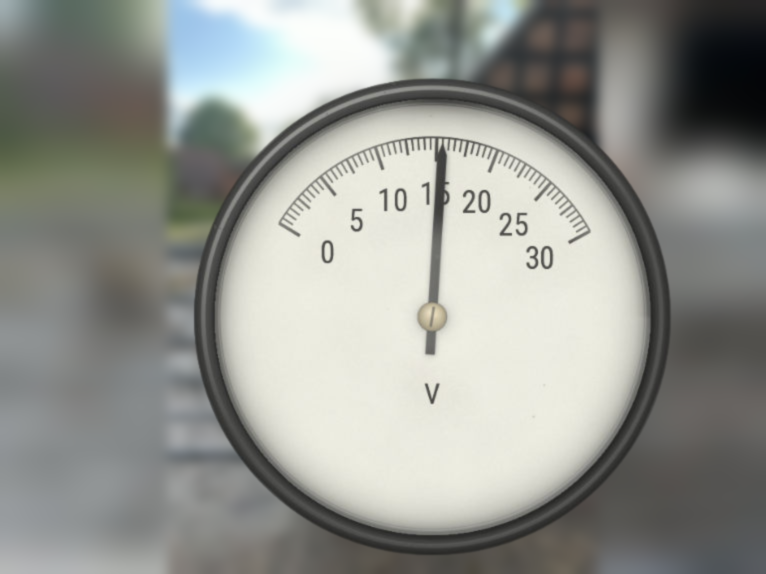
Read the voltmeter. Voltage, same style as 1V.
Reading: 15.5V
━━━━
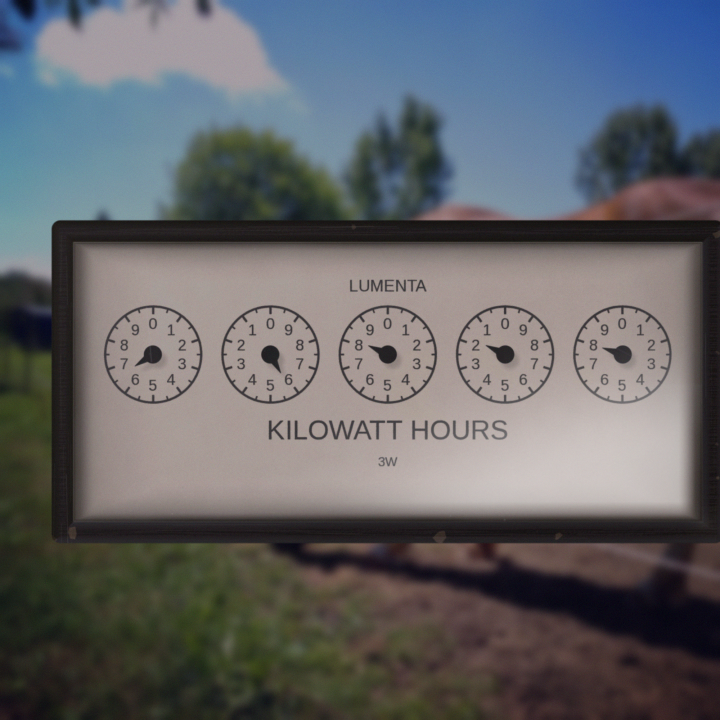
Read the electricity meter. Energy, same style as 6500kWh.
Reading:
━━━━
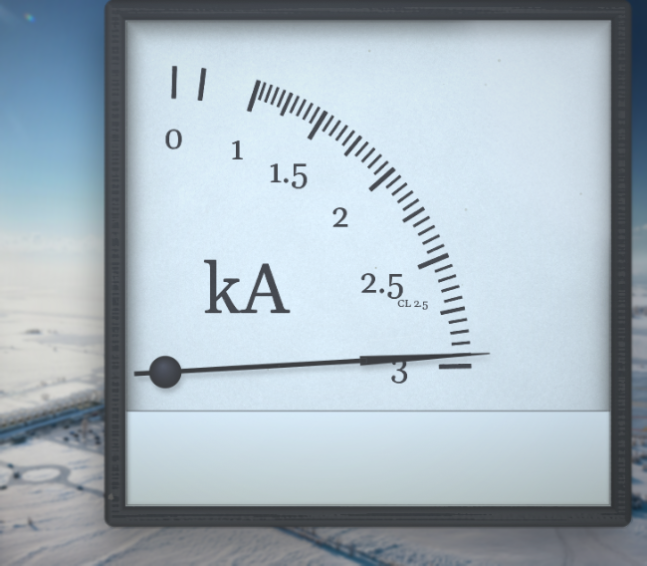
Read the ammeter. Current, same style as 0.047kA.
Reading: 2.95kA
━━━━
Take the part that opens with the line containing "Read the voltmeter." and closes with the line containing "Reading: 15.5V", and rewrite only those lines with "voltmeter" changed to "voltage gauge", leaving everything else as it stands.

Read the voltage gauge. Voltage, same style as 1V.
Reading: 15.5V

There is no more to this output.